Friberg, who last year set a record for most miles paddled in 24 hours (238 miles on the Yukon River), had only chop and stamina to contend with during a SUP odyssey in which he was shadowed by a support team aboard an escort boat.
He guarded against sunburn by wearing long socks, a long-sleeved shirt, and a long-billed cap.
Along the way, standing most of the time but also kneeling in periods, he burned an astonishing 9,800 calories.
The crossing, he had said, was intended “to promote peace and understanding between Cuba and the U.S.”
Friberg spent a year studying the channel and handling logistics before choosing Aug. 1 as a launch date.
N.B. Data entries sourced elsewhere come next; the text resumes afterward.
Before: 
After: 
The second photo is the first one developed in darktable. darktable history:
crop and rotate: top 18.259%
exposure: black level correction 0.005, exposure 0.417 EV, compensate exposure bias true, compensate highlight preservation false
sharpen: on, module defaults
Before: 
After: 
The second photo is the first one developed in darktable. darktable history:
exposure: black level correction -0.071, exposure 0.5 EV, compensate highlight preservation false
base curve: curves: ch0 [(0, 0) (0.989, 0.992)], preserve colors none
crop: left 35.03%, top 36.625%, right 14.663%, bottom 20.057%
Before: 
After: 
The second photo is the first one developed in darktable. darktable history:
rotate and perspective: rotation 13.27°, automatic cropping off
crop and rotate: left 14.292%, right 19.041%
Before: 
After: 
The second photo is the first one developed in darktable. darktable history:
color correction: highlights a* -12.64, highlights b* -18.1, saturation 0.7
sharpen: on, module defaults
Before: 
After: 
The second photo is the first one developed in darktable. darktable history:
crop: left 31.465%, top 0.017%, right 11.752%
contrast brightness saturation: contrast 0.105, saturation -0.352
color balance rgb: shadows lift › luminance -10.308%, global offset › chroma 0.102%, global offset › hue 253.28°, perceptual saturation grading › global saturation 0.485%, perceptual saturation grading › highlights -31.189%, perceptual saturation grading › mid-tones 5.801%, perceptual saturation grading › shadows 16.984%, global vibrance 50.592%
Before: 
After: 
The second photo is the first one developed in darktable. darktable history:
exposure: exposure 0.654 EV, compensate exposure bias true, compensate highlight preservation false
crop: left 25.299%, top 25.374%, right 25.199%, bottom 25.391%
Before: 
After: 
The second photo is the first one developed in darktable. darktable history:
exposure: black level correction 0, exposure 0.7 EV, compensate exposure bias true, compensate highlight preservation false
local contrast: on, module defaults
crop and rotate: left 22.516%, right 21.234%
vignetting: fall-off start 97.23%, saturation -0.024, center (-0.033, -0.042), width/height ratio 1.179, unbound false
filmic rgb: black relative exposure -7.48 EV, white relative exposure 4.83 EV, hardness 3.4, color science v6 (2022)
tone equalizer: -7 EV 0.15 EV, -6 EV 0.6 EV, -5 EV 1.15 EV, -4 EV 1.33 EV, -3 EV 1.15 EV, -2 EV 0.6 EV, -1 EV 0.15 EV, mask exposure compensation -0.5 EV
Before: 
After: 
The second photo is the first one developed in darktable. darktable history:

He paid close attention to the weather before the outset, and though he endured patches of rough weather, the crossing for the most part went smoothly.
In fact, he said, the biggest issue was the queasiness, because had he actually begun to vomit, he’d have lost too much energy to continue
“That was a cause for concern,” he said. “If you vomit you've lost all the calories you've earned. Out there you hate your Camelback, you hate the people on the boat who are telling you it's time to eat. If you throw up you need to figure something out.”
Afterward he was thankful to everyone involved, including his father, who was on the support boat.
“I was just really stoked to be done with the paddle,” he said. “It's a great feeling. I was really happy for my team. It's not just me out there. Everybody has their own life and they've taken the time out of those lives and it's an honor to be a part of that.
“Everybody has a job to do. Your job is no more important than the captain or the navigator. I was happy for our team to have a successful crossing.”
Undoubtedly, other SUP athletes will try to paddle the channel in a faster time. “If somebody wanted to beat my time, I'm stoked for them,” Friberg said.